22 de setembro de 2024

Golpistas usam farmácias que só existem no papel para receber dinheiro do Farmácia Popular

O esquema também é fomentado por um comércio de compra e venda de CNPJs de farmácias que fecharam mas permanecem ativas no sistema do governo federal. Golpistas usam farmácias que só existem no papel para receber dinheiro do Farmácia Popular
Golpistas estão desviando dinheiro da Farmácia Popular – o programa social que distribui medicamentos de graça ou por valores reduzidos para 22 milhões de brasileiros. A reportagem é de Giovani Grizotti.
O mecânico Magno Boeira mora em Vacaria, na Serra Gaúcha. Mas, pelos registros do SUS, ele retira medicamentos para asma em Brasília.
Magno: Em Brasília?
Repórter: Tu não tem asma?
Magno: Não tenho asma.
O Jornal Nacional teve acesso a uma lista com mais de 500 moradores do Rio Grande do Sul que teriam retirado 1,3 mil medicamentos em uma farmácia da Estação Rodoviária de Planaltina, no Distrito Federal. Mas no endereço da suposta farmácia, encontramos uma loja de roupas. O frentista Emmanuel Isaías Cumerlato é gaúcho de Passo Fundo e o CPF dele também foi usado pelos golpistas.
“Usarem o nome da gente e a gente nem sabe, com certeza alguém está lucrando muito com o nome dos outros”, afirma Emmanuel.
A farmácia que funcionava nesse ponto fechou em 2021. De agosto de 2022 a novembro de 2023, tinha recebido R$ 1,4 milhão do programa Farmácia Popular.
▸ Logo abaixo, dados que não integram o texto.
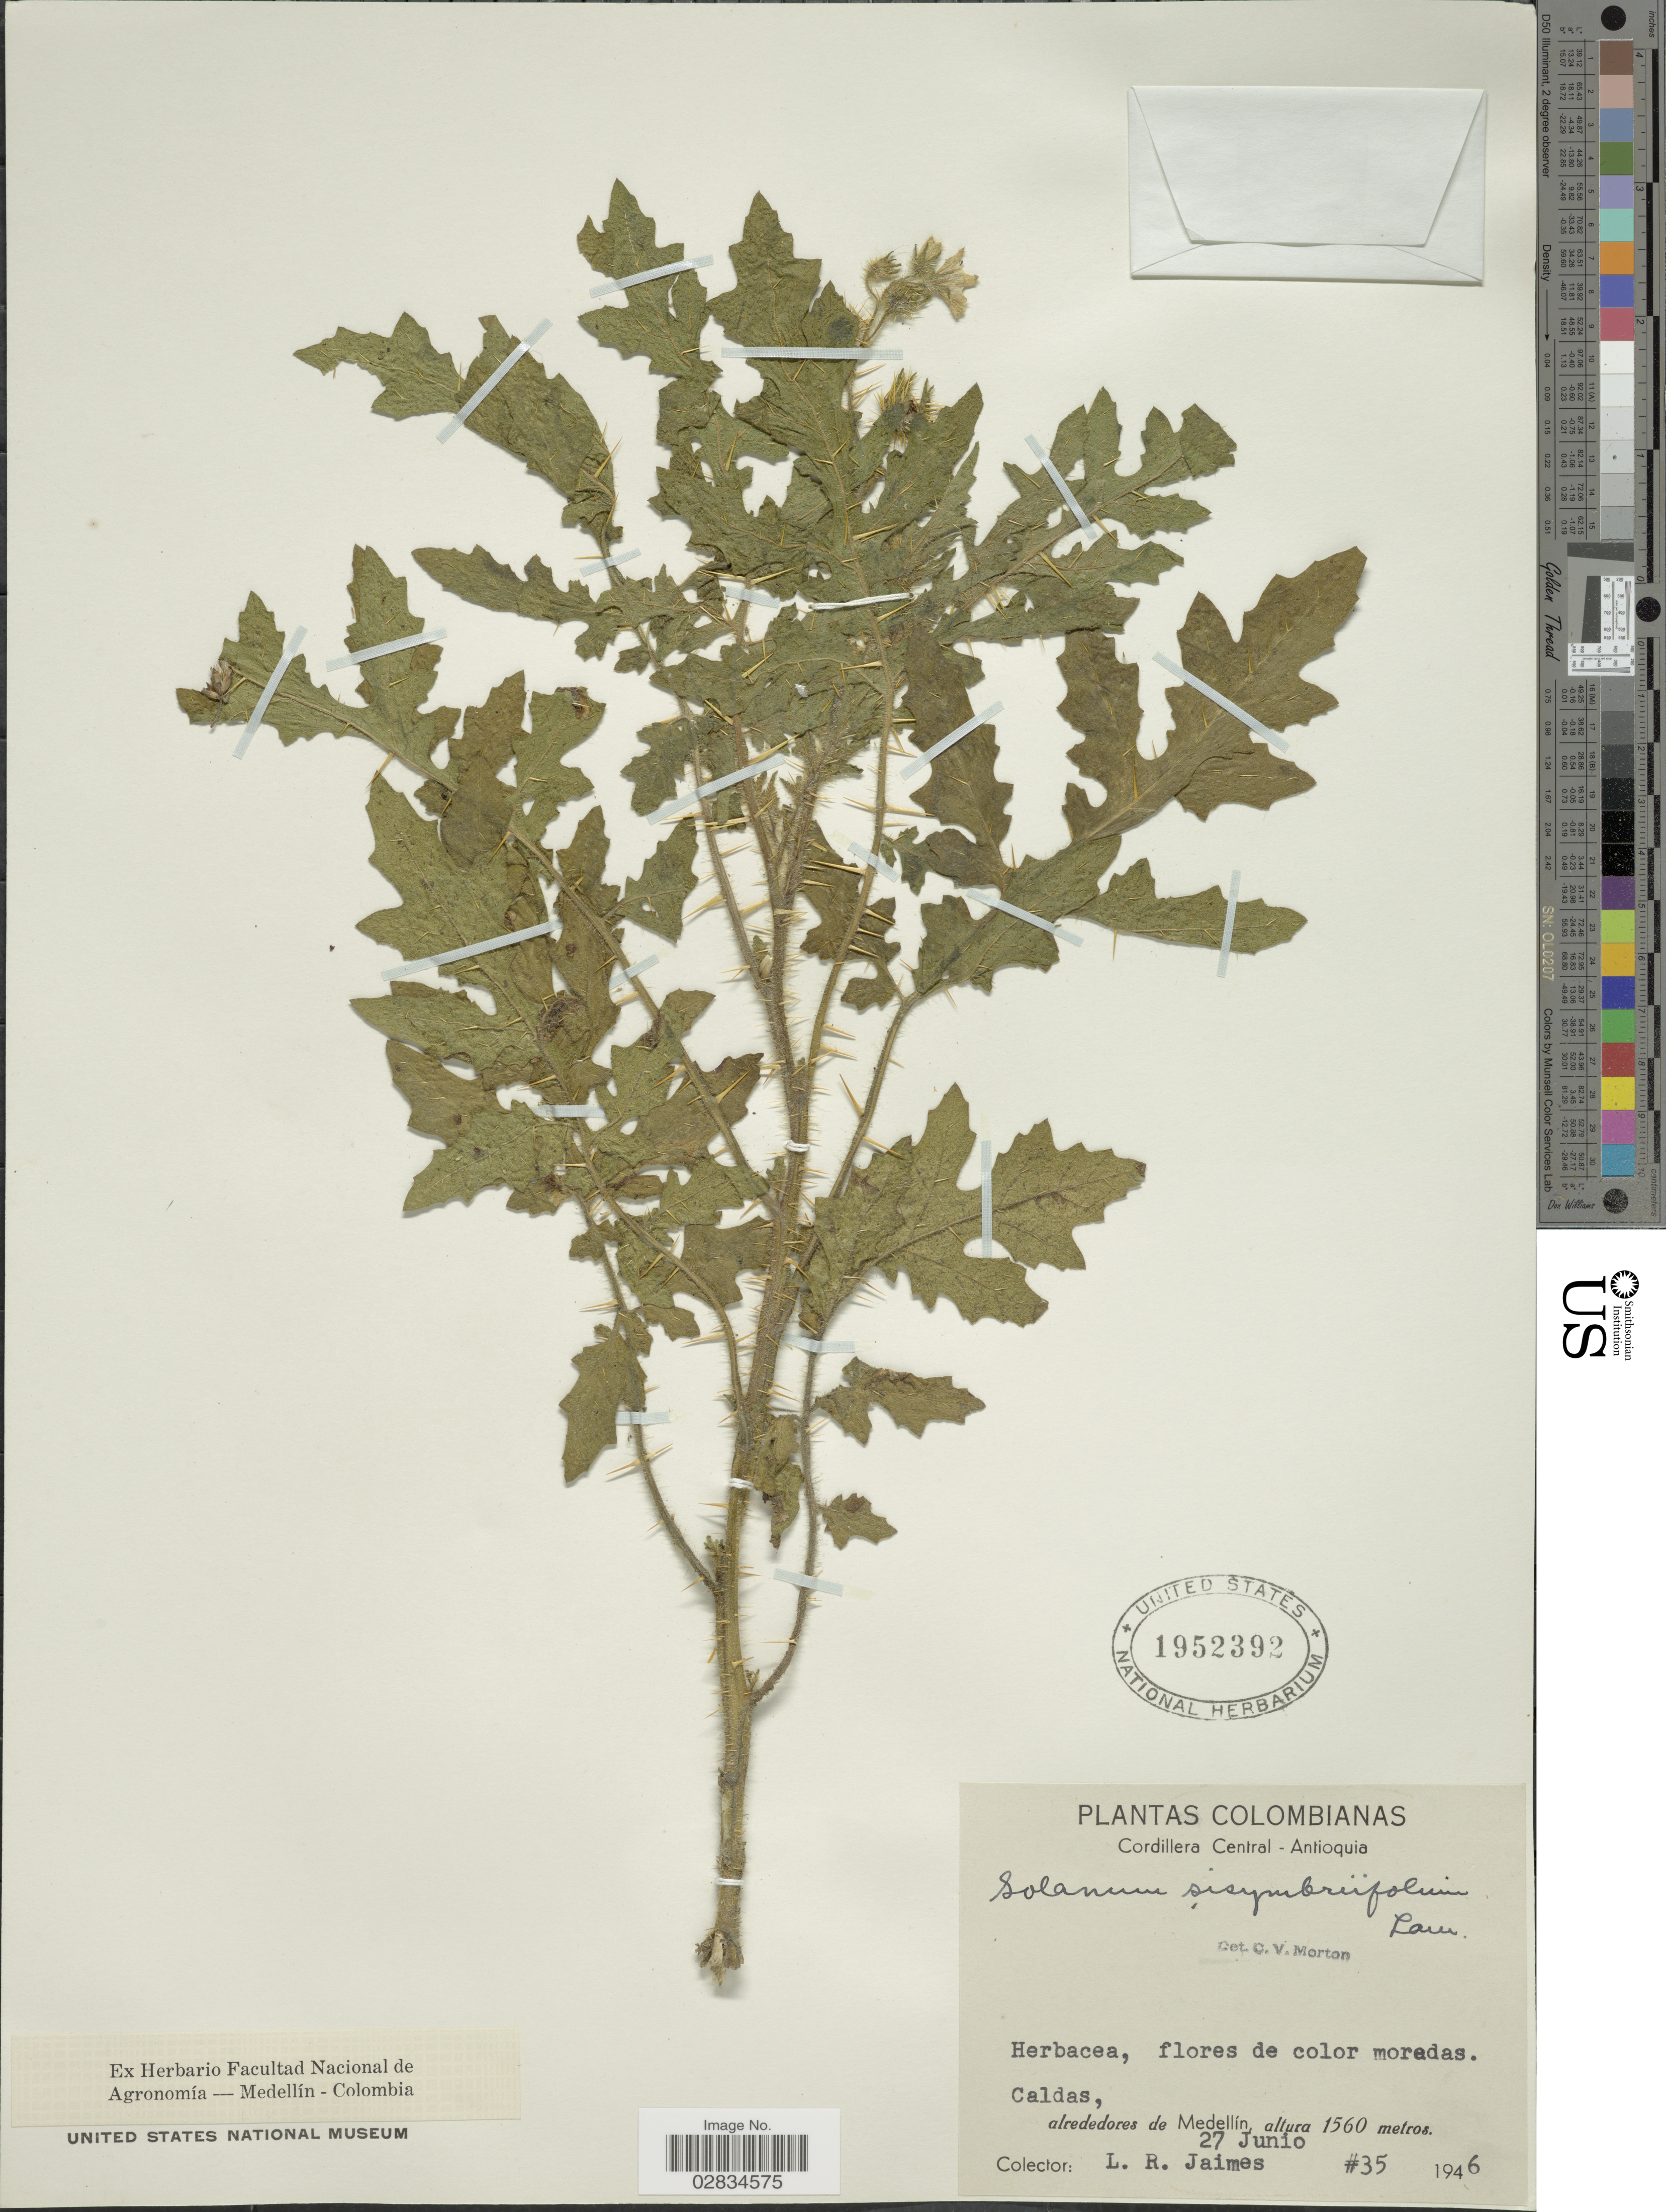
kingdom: Plantae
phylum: Tracheophyta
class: Magnoliopsida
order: Solanales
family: Solanaceae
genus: Solanum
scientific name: Solanum sisymbriifolium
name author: Lam.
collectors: L. R. Jaimes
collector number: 35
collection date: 1946-06-27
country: Colombia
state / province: Antioquia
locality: Cordillera Central - Antioquia. Caldas, alrededores de Medellín.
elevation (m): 1560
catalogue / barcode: US 1952392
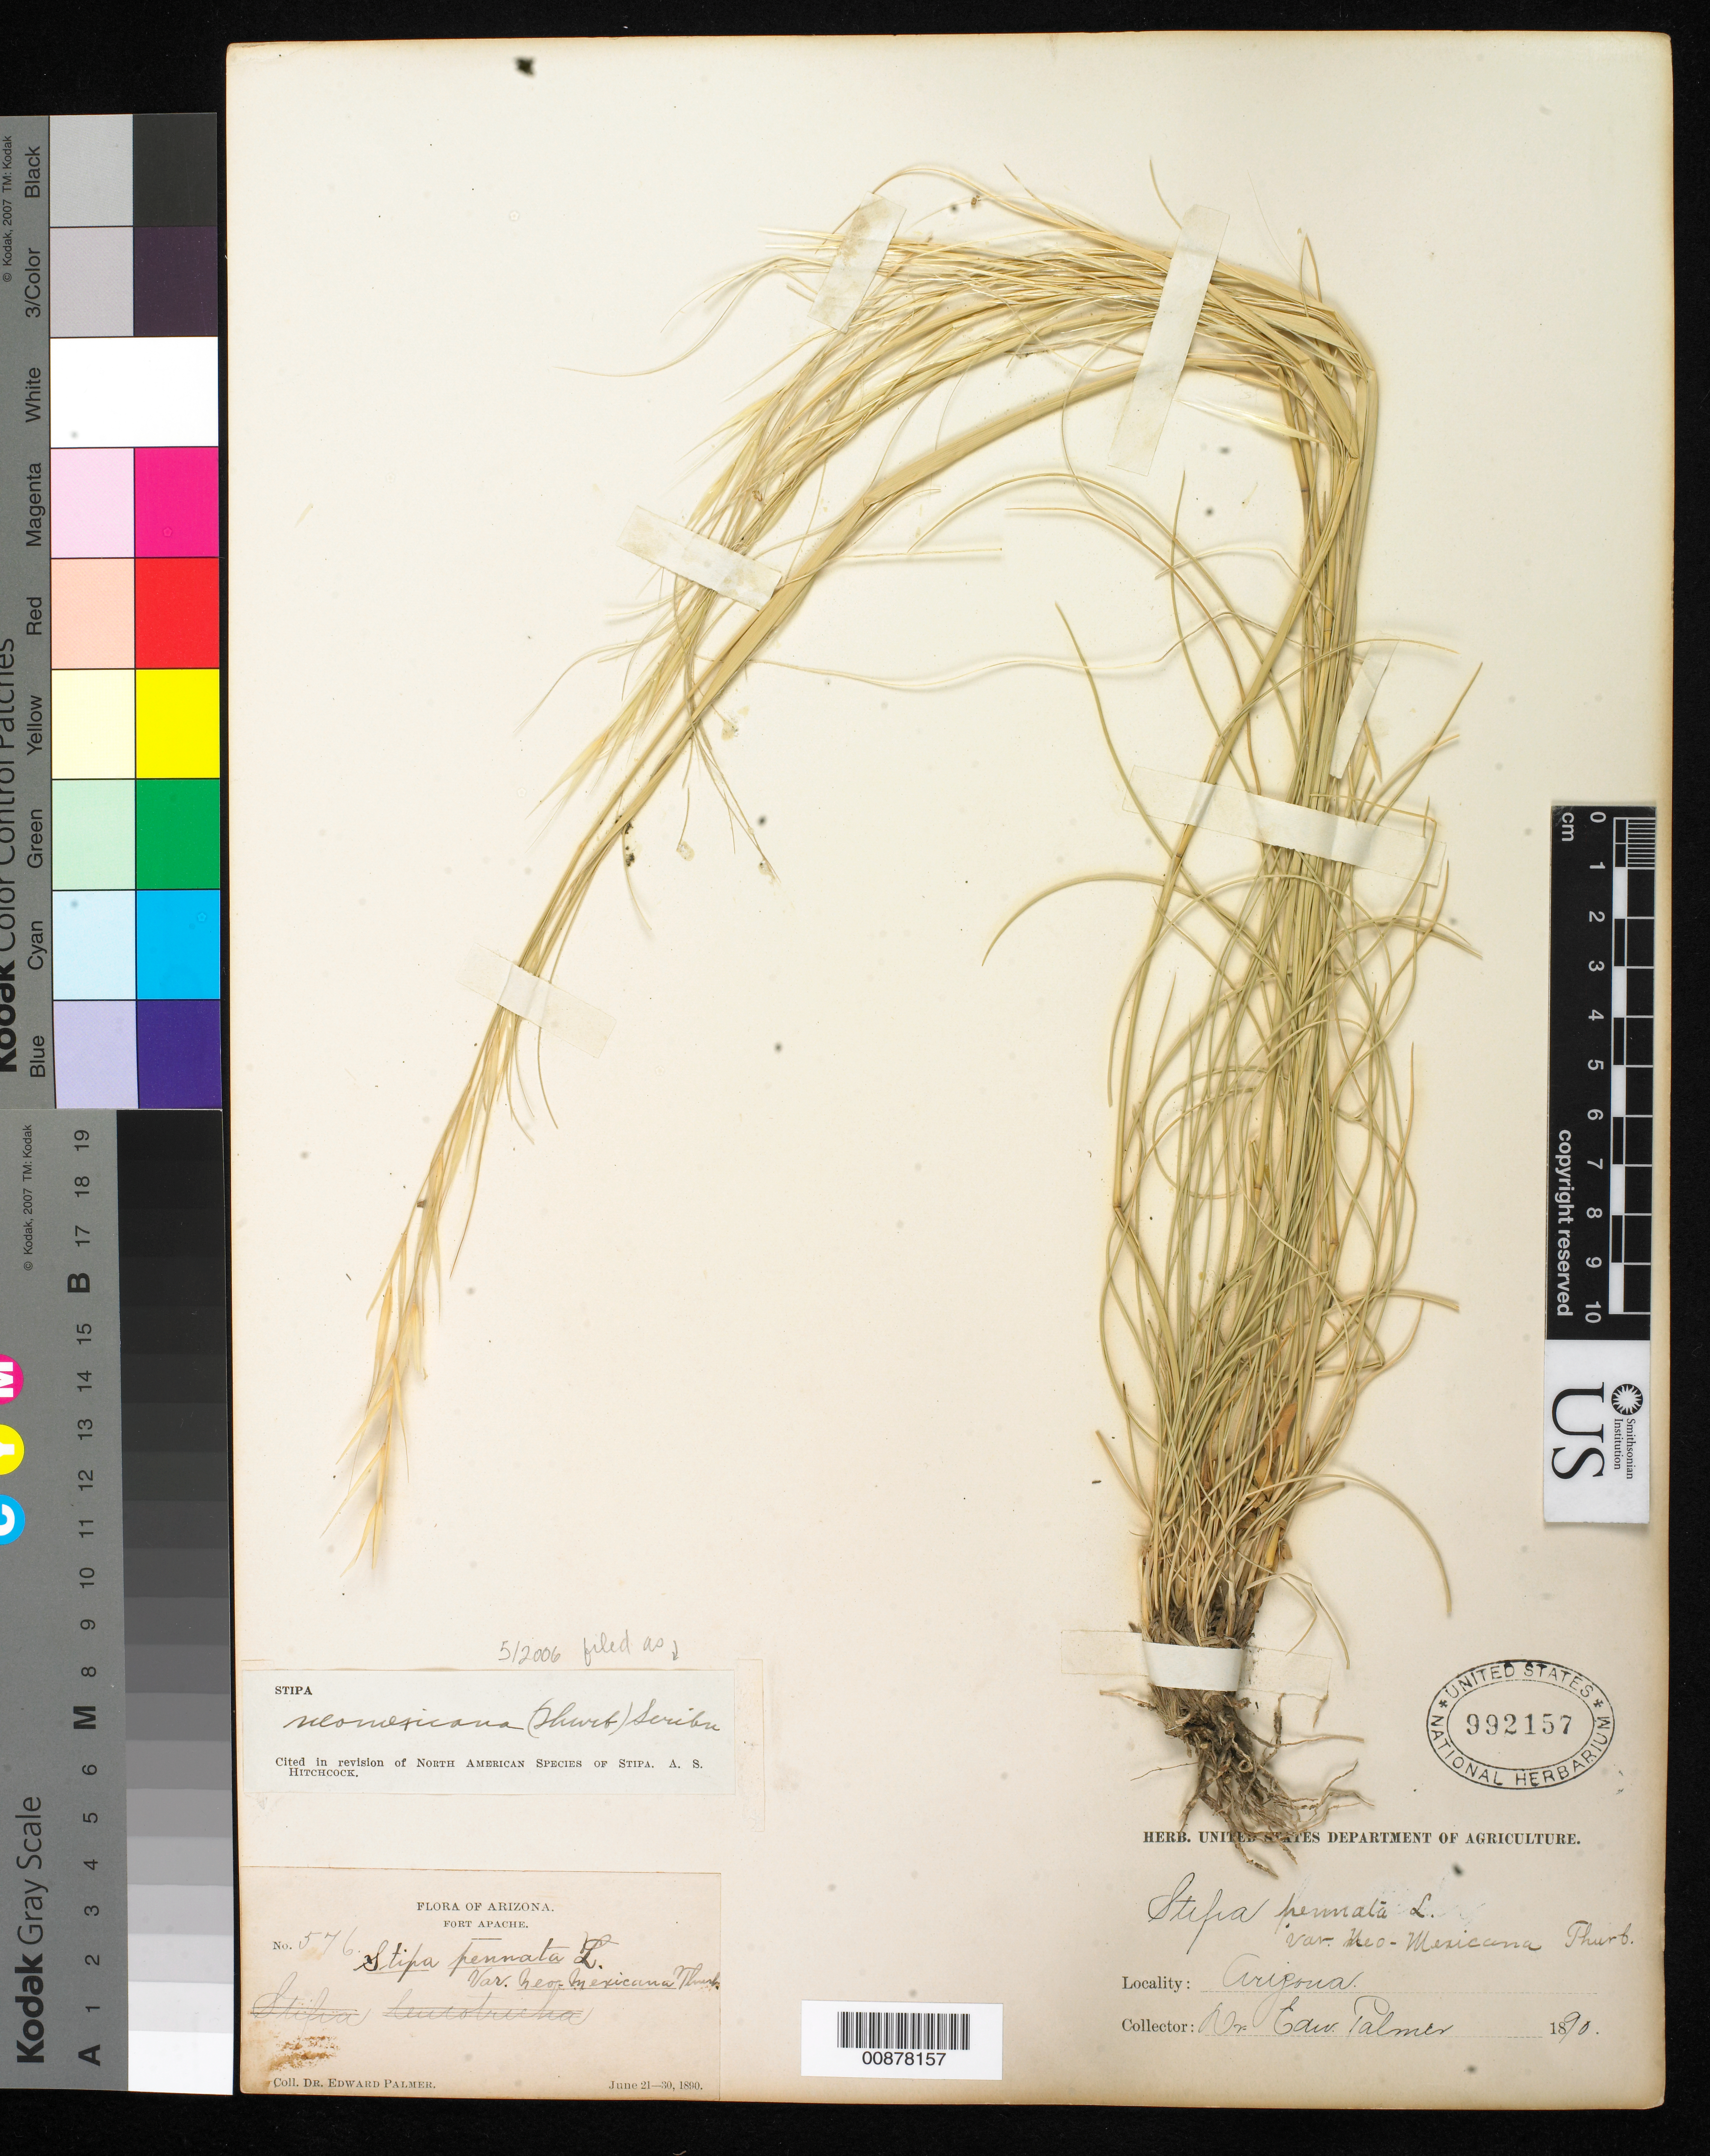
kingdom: Plantae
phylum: Tracheophyta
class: Liliopsida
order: Poales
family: Poaceae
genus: Hesperostipa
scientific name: Hesperostipa neomexicana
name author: (Thurb.) Barkworth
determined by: Poaceae Reorganization Project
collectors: E. Palmer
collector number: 576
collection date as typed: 21 Jun 1890 to 30 Jun 1890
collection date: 1890-06-21/1890-06-30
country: United States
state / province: Arizona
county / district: Navajo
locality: Fort Apache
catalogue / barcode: US 992157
Acabou sendo descredenciada pelo Ministério da Saúde.
“O que há de falha talvez, e a gente está disposto a ajudar a resolver, é ter uma comunicação entre o sistema dos conselhos com o sistema do Ministério da Saúde”, afirma Gustavo Pires, secretário-geral do Conselho Federal de Farmácia.
As farmácias credenciadas no programa Farmácia Popular recebem do governo federal até 100% do valor dos medicamentos entregues a pacientes incluídos no programa.
Farmácia Popular: saiba o que é, quem tem direito e quais medicamentos disponíveis
Sabendo da falha na fiscalização, golpistas inserem no sistema CPFs aleatórios de supostos pacientes para simular a compra de medicamentos e receber a verba do governo. O esquema também é fomentado por um comércio de compra e venda de CNPJs de farmácias que fecharam mas permanecem ativas no sistema do governo federal. Por telefone, o dono de uma dessas farmácias ofereceu o CNPJ à reportagem do Jornal Nacional pelo preço de R$ 100 mil.
Repórter: E esse valor aí, R$ 100 mil, é o preço final ou dá para baixar?
Fraudador: Dá uma choradinha, né, cara. Mas acho que não vai fugir muito disso não, tá.
Um outro fraudador só aceitou conversar por mensagem. Ele está em busca de um CNPJ e propõe ceder 40% da verba desviada para um dono de farmácia que forneça login e senha do programa Farmácia Popular.
Uma auditoria da CGU – Controladoria-Geral da União cruzou registros de liberação de medicamentos com as notas fiscais de compra em 31 mil farmácias credenciadas no Brasil de 2015 a 2020, e descobriram um rombo de R$ 2,5 bilhões – equivalente a 18% do total gasto com o programa no período.
Repórter: O que o senhor entende que possa estar por trás disso?
“Bom, primeiro essa possibilidade das farmácias não existirem. Nesse caso específico, o que nós identificamos foi a existência de 362 milhões de registros de vendas de medicamentos ou de entregas de medicamentos à população sem a devida comprovação em termos de notas fiscais”, diz Vinícius Marques de Carvalho, ministro da Controladoria-Geral da União.
No Tribunal de Contas da União, 302 processos abertos nos últimos cinco anos condenaram farmácias a devolverem R$ 107 milhões desviados. Minas Gerais lidera a lista de farmácias condenadas a devolver dinheiro, com 59 casos, seguida por Goiás (44) e Paraná, (43).
O Ministério da Saúde declarou que, desde 2023, descredenciou 286 farmácias com indícios de irregularidades; que está em tratativas com o Conselho Federal de Farmácia para aprimorar os mecanismos de controle; e que estuda a viabilidade de implementar outras ferramentas, como a biometria, para a validação do paciente na hora da compra na farmácia credenciada.